Data under study
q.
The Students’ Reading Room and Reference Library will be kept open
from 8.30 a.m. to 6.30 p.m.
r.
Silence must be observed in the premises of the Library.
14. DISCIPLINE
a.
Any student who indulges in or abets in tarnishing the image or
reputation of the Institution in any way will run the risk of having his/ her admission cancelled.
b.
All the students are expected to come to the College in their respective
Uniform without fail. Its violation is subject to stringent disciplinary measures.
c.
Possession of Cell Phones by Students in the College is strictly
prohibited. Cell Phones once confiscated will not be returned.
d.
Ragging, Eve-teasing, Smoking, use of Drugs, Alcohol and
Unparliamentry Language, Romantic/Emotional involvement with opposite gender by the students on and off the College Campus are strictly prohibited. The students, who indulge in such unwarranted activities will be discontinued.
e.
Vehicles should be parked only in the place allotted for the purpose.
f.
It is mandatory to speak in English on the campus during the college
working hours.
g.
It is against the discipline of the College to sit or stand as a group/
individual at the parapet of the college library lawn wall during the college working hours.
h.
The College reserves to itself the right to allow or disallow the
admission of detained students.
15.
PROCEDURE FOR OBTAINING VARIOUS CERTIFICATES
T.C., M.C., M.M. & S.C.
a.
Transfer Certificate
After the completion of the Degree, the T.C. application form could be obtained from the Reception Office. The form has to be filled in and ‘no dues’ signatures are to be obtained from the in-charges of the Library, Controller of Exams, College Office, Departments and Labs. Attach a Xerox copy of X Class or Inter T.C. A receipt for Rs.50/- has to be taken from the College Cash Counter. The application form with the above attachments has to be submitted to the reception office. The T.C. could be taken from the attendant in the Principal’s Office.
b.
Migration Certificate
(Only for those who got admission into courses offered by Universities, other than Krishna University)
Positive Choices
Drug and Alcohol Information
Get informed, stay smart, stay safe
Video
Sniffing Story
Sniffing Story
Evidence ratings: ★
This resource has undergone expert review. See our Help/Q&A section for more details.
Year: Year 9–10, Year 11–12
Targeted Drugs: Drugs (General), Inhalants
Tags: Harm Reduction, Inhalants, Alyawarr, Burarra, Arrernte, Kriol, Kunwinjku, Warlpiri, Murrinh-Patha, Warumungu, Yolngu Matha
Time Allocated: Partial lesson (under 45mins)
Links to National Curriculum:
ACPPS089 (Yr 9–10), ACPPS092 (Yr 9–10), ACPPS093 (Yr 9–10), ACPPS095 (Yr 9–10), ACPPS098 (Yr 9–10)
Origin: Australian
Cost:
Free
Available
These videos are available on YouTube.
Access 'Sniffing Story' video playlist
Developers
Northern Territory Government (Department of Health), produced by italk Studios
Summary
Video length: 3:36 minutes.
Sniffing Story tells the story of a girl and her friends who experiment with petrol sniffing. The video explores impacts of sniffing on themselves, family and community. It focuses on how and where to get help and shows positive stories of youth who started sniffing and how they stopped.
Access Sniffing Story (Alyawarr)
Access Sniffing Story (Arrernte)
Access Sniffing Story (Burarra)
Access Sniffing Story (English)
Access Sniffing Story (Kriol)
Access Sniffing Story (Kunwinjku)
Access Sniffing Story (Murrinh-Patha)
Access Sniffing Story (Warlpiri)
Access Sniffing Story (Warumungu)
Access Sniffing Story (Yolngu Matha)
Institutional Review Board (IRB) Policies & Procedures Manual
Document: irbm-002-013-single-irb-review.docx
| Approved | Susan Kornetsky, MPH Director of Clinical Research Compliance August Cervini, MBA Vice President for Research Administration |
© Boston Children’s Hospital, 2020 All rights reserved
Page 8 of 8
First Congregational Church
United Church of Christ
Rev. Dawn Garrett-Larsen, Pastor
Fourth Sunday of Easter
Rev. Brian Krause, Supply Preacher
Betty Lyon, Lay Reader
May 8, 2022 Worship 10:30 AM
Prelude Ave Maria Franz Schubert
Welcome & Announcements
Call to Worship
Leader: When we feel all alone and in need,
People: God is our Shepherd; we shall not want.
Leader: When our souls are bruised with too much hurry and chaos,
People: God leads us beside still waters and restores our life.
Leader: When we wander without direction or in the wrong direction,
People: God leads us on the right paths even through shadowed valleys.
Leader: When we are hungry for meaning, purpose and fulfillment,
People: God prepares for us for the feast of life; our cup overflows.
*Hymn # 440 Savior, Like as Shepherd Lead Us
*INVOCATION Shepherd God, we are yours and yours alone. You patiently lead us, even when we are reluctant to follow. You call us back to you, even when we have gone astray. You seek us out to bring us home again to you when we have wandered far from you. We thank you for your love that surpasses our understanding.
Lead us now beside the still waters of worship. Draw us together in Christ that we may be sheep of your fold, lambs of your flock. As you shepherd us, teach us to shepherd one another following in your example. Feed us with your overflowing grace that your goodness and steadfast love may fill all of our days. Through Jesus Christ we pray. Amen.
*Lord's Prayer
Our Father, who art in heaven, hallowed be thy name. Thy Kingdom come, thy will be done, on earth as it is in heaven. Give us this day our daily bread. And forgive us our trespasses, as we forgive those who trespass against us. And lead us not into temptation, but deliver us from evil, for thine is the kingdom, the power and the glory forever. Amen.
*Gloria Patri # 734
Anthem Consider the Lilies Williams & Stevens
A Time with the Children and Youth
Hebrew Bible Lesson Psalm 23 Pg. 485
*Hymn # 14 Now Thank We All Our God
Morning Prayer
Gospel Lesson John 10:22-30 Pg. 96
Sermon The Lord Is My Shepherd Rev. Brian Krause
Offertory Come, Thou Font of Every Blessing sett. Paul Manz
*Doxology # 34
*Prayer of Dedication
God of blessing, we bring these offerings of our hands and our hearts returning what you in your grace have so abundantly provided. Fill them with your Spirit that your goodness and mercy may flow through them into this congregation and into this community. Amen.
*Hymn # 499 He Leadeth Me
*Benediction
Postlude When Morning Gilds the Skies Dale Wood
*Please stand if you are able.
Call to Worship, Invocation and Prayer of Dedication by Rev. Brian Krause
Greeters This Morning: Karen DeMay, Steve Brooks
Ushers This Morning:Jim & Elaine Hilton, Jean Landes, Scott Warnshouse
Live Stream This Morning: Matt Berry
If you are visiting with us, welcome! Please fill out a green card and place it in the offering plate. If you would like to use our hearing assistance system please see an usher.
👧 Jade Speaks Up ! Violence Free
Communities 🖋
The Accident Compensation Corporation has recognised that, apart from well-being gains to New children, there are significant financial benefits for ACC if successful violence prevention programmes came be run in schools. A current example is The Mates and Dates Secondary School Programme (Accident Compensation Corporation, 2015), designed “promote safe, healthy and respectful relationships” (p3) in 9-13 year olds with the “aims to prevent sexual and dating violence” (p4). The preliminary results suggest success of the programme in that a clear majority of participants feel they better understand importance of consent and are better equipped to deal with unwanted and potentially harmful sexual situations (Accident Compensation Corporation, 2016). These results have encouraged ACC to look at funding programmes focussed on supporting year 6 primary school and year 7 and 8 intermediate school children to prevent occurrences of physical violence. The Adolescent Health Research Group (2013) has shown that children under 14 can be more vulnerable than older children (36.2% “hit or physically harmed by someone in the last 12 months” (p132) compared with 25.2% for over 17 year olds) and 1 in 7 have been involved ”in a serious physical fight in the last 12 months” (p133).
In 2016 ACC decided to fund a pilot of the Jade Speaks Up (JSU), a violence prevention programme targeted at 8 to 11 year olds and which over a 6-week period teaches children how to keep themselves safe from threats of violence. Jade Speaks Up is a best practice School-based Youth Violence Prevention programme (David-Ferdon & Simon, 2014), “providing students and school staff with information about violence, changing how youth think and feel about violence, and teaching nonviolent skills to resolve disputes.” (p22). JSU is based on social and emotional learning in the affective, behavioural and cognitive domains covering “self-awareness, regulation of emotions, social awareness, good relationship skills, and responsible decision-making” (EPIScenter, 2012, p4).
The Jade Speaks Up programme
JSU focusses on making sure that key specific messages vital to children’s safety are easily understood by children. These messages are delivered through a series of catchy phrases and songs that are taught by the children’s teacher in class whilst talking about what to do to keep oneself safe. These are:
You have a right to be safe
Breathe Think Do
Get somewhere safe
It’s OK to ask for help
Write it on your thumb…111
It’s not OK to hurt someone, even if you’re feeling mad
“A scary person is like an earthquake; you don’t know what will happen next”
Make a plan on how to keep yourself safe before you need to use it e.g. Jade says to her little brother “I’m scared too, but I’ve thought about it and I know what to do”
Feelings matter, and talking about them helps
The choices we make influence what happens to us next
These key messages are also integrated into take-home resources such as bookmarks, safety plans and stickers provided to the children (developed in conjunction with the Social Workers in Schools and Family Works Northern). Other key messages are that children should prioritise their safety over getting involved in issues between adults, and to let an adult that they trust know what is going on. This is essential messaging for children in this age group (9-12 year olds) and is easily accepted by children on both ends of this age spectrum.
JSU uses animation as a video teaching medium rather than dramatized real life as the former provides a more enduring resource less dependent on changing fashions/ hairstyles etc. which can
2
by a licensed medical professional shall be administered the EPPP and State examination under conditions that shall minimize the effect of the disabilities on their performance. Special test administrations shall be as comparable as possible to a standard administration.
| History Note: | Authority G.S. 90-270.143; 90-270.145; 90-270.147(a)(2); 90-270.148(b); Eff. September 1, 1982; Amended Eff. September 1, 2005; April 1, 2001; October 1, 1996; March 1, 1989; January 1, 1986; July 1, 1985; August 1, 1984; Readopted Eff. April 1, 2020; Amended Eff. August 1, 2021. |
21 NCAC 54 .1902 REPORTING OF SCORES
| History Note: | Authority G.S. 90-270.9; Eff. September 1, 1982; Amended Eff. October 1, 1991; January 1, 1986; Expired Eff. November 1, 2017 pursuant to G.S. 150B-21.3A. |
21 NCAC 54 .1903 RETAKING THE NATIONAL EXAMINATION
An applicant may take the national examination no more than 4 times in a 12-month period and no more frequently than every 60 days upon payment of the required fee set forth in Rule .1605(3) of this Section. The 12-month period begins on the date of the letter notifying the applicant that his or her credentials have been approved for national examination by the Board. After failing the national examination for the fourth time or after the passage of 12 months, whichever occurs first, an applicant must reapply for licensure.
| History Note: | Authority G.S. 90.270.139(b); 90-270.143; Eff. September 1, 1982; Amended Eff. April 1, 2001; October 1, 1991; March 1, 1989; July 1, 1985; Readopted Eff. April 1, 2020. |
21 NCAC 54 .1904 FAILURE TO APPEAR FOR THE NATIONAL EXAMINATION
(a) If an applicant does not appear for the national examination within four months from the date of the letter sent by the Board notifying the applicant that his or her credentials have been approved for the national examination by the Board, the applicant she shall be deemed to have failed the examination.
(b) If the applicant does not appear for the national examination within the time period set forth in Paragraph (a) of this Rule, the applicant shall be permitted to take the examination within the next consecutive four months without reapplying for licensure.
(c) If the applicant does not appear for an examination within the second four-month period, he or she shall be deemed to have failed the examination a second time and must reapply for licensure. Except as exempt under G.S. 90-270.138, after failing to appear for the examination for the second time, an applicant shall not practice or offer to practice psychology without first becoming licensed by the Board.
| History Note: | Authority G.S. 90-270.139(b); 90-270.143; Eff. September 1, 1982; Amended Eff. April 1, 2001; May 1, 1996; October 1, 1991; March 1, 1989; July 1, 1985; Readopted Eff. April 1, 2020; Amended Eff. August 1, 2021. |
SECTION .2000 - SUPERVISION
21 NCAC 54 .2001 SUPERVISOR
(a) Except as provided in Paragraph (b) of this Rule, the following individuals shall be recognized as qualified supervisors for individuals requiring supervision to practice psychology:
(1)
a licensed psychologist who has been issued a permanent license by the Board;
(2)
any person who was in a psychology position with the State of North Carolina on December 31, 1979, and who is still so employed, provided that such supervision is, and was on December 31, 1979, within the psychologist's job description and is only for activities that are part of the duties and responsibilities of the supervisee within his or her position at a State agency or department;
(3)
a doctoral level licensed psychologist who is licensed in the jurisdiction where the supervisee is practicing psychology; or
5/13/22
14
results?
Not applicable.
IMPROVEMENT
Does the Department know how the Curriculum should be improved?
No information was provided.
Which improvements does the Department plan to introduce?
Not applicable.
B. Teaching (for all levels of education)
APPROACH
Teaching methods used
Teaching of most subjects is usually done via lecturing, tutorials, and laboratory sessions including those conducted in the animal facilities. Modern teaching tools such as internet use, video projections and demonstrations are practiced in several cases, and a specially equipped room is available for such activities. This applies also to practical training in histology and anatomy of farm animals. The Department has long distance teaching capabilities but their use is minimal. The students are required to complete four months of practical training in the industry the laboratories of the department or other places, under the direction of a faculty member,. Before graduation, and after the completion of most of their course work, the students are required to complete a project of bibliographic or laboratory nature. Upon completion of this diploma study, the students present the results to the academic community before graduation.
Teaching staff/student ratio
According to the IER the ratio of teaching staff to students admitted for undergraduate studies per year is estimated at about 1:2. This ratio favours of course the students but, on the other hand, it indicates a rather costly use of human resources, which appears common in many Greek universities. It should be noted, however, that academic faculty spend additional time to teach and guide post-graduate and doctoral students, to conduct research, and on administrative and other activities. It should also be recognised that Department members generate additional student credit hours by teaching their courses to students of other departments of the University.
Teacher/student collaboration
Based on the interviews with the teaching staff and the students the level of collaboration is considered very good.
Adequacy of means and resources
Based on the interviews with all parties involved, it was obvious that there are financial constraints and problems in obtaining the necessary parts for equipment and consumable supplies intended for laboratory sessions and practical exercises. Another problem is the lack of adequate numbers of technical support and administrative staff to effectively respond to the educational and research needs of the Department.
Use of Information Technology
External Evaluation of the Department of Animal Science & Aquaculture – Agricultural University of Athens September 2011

Task to carry out
Copy each line above containing the string "collaboration".

Your solution
Teacher/student collaboration
Based on the interviews with the teaching staff and the students the level of collaboration is considered very good.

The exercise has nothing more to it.